Ha publicado: La posibilidad infinita (1989); La flor imaginaria (1990); Cuadernos de pensión (1994); Cruz del Sur, una revista, una librería, una causa (2002); Comprensión de nuestras ciudades (2005); Siete poetas rumanos (2009); Caracas revisited. Una poética de la nocturnidad (2010); Amada Caracas. Antología esencial de la ciudad contemporánea (2014) y El spleen de Caracas. Crónicas en el bajo mundo (2015). Ha colaborado en publicaciones periódicas de larga enumeración. Fue jefe de redacción de la revista A Plena Voz y durante la cuarta república trabajó como docente en barrios de pobreza crítica para el ministerio de la Cultura, la Biblioteca Nacional, el Ministerio de la Familia y otras instituciones.
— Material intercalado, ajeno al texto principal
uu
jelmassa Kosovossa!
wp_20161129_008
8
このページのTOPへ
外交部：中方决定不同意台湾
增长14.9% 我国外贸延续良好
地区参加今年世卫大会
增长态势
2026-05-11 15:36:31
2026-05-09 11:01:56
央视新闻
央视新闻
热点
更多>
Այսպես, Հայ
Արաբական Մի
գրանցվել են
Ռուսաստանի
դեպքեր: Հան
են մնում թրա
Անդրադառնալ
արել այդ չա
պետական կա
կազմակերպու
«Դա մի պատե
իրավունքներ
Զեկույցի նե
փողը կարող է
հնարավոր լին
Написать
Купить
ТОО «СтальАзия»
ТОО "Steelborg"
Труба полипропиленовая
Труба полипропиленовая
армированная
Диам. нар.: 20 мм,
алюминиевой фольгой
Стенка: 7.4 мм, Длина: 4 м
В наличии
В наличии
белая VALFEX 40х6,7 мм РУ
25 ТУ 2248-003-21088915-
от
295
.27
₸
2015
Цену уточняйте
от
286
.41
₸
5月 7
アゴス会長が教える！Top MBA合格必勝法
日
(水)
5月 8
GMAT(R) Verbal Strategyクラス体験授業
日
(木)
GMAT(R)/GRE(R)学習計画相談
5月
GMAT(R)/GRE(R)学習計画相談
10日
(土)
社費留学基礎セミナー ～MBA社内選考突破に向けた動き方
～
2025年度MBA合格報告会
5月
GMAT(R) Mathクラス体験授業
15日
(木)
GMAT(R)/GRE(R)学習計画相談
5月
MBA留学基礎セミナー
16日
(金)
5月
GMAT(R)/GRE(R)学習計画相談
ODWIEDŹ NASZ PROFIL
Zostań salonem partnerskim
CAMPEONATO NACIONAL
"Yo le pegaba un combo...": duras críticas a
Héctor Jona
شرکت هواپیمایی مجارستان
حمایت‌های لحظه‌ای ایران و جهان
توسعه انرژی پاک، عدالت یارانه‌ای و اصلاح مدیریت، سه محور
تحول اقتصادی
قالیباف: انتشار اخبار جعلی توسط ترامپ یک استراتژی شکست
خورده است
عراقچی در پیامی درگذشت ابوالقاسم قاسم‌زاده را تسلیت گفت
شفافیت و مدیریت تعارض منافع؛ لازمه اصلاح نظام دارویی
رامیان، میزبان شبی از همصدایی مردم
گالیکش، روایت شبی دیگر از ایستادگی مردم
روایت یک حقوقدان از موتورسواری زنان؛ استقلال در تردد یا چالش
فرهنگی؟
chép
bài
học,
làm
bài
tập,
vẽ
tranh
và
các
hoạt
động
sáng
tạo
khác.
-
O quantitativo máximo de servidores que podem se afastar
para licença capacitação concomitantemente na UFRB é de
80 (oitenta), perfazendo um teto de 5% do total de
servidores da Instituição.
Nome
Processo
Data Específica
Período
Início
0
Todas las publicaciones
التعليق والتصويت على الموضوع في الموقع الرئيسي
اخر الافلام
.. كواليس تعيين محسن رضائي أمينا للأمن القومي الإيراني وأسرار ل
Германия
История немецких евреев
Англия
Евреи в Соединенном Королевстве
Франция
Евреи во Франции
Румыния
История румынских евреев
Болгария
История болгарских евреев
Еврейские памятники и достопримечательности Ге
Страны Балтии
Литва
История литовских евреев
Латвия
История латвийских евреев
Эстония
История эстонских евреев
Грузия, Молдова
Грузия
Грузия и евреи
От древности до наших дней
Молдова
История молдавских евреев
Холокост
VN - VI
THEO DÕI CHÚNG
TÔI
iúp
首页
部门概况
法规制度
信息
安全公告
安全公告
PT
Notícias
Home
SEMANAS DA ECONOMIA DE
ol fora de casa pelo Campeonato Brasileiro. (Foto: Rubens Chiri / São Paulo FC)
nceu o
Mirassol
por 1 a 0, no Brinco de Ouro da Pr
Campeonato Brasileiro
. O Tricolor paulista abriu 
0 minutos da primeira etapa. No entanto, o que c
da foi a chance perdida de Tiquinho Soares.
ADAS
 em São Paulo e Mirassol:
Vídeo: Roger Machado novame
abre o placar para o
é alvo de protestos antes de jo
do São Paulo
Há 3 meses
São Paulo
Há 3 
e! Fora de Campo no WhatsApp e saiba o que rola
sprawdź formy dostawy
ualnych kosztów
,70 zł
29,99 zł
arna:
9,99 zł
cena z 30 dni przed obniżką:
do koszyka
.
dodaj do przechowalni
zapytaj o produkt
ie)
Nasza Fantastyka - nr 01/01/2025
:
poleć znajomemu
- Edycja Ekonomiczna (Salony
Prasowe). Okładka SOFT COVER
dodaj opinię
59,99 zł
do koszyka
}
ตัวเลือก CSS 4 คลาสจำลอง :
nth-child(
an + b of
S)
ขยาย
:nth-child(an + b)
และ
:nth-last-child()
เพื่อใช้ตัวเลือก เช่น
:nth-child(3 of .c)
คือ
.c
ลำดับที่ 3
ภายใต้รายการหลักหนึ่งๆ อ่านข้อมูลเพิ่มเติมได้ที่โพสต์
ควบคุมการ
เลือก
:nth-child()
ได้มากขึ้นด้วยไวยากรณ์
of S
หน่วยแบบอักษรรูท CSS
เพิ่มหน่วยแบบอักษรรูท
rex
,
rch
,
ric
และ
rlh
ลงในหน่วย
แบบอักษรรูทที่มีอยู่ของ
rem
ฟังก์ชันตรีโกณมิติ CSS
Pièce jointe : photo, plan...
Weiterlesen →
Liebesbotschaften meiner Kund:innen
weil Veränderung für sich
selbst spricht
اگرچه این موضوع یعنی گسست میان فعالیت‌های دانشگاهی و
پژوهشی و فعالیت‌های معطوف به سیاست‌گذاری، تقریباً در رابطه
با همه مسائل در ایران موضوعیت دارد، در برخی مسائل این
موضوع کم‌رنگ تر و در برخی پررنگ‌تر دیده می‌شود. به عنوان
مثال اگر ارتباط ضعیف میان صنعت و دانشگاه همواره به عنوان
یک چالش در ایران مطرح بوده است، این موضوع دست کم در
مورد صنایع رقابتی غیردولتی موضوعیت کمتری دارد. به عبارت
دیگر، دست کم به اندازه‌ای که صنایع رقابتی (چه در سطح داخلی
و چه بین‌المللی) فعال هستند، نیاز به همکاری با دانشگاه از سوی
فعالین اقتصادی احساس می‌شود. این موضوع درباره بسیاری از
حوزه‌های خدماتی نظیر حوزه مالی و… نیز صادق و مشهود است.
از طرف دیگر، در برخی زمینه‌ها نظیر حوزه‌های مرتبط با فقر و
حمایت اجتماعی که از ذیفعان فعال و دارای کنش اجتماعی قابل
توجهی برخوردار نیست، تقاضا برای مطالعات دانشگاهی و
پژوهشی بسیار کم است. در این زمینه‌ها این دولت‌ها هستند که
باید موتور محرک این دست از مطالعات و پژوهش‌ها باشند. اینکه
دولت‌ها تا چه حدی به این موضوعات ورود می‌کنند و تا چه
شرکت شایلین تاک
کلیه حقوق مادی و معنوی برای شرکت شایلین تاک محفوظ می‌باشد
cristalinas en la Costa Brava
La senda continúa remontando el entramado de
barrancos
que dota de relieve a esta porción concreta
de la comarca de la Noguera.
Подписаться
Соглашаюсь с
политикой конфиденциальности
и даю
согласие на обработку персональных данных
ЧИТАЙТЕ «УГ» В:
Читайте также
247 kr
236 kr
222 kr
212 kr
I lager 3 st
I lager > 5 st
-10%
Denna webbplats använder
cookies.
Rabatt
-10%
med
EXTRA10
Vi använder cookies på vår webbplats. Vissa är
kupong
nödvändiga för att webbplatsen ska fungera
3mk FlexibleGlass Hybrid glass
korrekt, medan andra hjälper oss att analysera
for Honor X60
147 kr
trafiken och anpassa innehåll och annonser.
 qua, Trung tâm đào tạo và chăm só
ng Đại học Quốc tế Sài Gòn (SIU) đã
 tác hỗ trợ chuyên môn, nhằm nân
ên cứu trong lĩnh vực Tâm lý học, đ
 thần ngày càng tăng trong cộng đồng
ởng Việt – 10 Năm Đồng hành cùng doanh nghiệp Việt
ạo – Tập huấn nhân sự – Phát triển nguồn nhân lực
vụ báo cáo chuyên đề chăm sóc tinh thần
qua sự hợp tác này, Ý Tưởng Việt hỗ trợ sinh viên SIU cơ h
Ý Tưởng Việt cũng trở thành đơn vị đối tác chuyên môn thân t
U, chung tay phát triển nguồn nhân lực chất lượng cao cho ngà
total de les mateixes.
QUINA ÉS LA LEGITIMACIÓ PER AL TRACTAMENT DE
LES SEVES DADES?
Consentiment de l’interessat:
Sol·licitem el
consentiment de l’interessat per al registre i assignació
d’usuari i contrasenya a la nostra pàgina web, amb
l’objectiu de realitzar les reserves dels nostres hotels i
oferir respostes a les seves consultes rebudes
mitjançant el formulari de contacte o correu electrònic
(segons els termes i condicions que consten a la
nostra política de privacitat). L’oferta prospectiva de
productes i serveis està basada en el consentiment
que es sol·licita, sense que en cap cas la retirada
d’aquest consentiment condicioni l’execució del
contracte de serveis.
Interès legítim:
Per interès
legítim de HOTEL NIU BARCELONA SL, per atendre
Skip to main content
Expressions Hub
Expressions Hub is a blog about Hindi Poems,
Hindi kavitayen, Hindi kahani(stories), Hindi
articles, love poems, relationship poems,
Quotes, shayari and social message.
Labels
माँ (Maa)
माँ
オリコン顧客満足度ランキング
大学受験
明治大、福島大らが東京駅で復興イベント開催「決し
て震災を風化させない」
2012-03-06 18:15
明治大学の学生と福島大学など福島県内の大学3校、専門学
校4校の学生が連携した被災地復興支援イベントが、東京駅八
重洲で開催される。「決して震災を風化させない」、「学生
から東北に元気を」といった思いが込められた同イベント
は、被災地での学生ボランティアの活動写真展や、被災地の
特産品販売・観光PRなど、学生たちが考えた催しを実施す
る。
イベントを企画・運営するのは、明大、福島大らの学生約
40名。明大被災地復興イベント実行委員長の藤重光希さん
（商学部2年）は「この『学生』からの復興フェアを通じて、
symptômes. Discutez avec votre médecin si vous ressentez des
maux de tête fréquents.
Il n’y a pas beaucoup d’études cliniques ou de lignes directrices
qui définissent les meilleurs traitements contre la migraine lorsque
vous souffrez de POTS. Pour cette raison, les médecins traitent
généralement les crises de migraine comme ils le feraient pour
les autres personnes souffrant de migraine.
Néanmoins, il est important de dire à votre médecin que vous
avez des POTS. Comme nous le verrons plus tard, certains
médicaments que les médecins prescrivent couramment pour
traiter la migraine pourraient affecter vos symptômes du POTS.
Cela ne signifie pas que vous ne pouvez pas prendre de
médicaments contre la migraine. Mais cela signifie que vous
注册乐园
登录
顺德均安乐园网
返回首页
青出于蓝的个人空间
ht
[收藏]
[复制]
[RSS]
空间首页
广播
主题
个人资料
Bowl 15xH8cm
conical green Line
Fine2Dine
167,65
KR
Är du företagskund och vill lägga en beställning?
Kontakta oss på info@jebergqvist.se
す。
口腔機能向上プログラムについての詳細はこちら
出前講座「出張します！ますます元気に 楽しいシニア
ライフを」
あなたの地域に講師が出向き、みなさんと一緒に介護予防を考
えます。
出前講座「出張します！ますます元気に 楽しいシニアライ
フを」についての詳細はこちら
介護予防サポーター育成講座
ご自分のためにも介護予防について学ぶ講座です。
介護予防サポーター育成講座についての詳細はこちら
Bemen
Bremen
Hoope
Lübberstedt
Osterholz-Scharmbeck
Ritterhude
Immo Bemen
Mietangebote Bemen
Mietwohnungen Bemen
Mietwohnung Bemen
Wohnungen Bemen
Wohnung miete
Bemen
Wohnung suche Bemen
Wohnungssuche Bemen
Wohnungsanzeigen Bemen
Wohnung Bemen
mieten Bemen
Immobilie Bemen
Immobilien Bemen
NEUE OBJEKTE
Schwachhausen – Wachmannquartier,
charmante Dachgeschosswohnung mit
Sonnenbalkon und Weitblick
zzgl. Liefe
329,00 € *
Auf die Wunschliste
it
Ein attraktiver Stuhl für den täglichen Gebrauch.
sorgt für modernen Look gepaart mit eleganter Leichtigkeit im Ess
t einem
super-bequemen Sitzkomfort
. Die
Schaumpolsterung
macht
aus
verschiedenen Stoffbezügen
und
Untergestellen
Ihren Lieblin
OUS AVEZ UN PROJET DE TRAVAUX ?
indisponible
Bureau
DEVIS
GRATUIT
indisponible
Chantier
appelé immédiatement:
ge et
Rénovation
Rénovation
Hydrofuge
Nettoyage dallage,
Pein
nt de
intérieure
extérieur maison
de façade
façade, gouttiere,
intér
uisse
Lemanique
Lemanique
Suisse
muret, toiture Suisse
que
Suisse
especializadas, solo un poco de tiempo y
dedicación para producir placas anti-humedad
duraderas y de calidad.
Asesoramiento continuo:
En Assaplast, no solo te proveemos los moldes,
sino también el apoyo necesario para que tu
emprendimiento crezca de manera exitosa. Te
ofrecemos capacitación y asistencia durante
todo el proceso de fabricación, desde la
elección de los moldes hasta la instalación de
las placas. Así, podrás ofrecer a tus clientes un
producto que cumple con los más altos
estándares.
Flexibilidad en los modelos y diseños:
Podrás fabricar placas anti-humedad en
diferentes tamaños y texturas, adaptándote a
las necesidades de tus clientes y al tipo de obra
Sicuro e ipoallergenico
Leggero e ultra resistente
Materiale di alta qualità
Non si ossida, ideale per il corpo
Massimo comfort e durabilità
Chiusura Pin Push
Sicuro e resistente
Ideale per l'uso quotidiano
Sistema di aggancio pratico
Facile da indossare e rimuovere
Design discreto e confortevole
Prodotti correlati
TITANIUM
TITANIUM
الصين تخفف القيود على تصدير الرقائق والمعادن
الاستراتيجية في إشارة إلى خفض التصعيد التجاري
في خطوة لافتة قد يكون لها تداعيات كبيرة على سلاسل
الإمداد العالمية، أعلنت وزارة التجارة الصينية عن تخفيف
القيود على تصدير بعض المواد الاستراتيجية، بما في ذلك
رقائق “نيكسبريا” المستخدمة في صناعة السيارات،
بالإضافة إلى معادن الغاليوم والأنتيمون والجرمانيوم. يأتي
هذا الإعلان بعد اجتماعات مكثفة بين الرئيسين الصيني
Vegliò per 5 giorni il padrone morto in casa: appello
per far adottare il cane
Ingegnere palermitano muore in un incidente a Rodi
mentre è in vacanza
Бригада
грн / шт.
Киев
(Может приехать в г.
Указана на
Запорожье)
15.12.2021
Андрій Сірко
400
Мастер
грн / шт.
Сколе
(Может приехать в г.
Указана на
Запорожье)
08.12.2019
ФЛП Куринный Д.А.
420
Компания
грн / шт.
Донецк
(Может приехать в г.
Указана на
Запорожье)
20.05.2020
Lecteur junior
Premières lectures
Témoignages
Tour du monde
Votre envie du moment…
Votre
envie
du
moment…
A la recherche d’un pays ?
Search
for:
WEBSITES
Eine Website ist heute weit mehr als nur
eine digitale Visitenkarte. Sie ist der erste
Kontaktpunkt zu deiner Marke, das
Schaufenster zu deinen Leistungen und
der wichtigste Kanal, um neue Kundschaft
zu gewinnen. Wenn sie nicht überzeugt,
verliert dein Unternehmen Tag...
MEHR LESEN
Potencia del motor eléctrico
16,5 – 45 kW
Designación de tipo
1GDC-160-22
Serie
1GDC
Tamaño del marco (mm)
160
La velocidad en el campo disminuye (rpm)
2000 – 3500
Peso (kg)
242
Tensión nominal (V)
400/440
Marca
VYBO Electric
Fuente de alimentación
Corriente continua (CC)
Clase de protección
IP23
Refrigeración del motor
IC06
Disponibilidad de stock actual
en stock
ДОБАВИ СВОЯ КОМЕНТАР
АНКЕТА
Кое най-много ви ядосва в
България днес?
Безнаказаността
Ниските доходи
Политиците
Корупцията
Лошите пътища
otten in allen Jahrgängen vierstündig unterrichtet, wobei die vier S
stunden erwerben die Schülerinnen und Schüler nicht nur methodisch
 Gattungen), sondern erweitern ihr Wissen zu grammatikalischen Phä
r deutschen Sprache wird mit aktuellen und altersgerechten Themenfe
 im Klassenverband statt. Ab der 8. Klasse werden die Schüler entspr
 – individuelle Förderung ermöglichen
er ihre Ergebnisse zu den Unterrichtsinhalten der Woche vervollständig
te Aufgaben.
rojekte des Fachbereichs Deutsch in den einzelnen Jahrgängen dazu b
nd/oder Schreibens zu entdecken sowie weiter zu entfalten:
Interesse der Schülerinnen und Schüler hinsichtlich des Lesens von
Hasta el año pasado (2015) se desempeñó como cronista en El Correo del Orinoco, pero fue desalojado de allí por una junta interventora. En la actualidad, integra el Ejército de Reserva del Proletariado, a causa del desempleo inducido por el macartismo y la lumpen burocracia que prevalece.  Por ahora. 

P.D.: En busca de editor: Los asesinos del zen. Crónica de los hombres infames (2016).